_Records shown_:
###
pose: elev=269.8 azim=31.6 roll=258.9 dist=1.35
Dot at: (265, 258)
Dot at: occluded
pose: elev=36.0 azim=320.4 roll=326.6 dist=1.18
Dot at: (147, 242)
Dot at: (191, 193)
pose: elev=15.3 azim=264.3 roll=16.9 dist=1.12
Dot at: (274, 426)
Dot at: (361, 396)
###
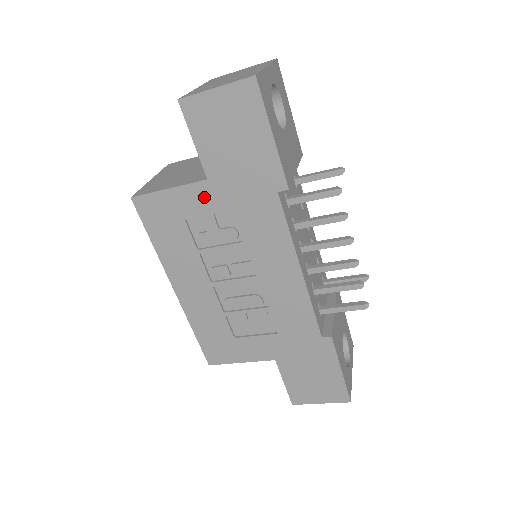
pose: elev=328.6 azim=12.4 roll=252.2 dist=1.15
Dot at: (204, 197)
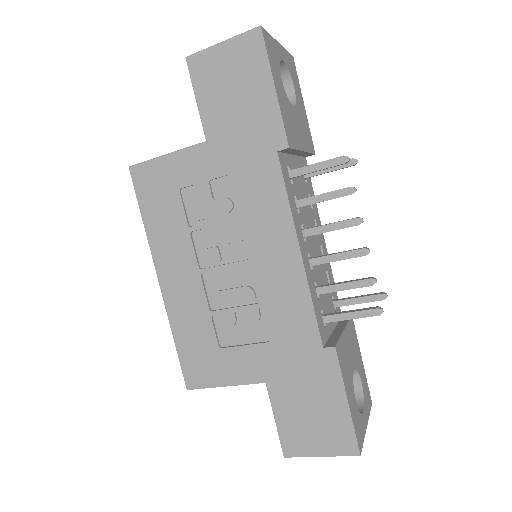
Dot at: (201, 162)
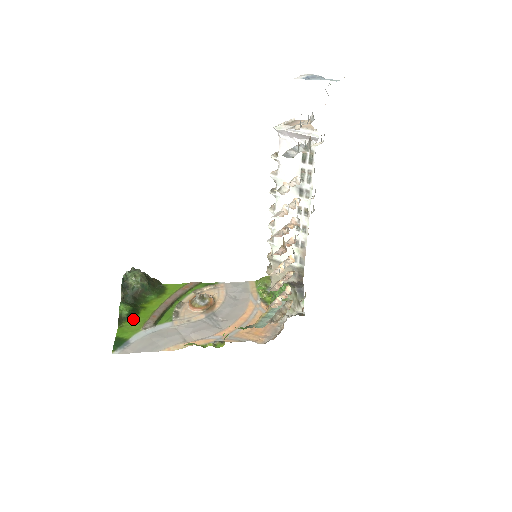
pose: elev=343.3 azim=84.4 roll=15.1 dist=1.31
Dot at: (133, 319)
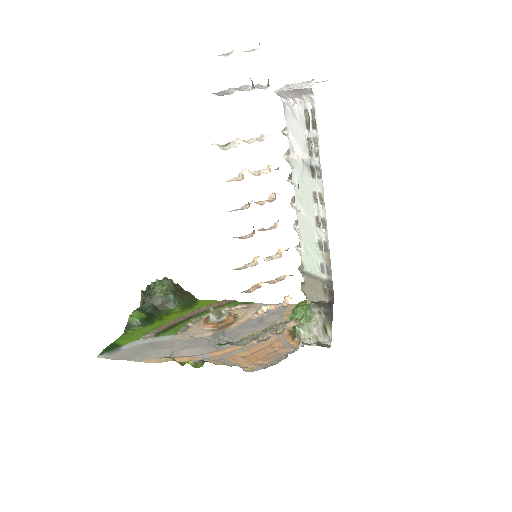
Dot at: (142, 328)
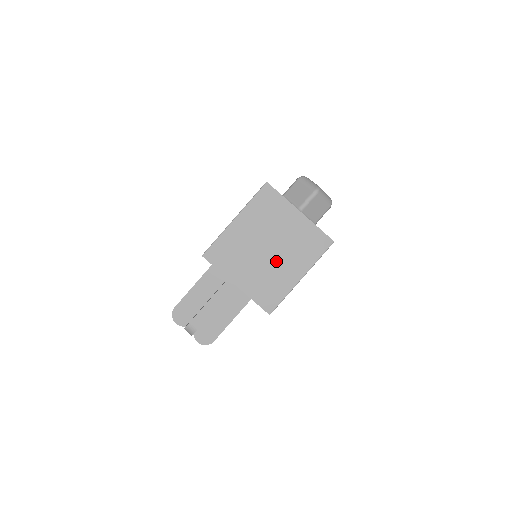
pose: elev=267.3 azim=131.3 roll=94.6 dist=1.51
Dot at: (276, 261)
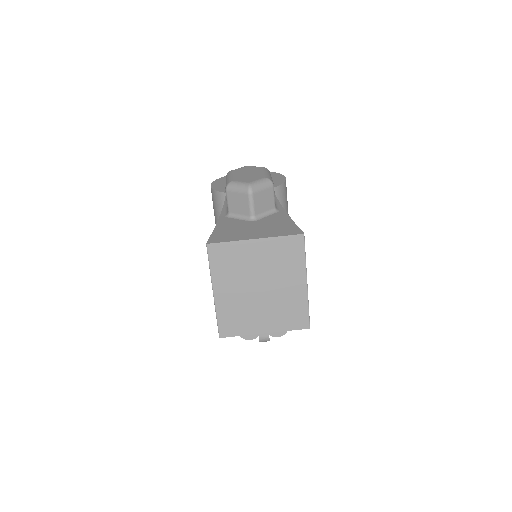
###
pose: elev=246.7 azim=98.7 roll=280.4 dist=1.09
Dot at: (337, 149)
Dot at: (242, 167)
###
_Aim of the exercise_:
Reproduce verbatim the stretch of the data above from the line containing "pose: elev=36.0 azim=320.4" through the line containing "Dot at: (191, 193)".

_Written reply_:
pose: elev=36.0 azim=320.4 roll=326.6 dist=1.18
Dot at: (147, 242)
Dot at: (191, 193)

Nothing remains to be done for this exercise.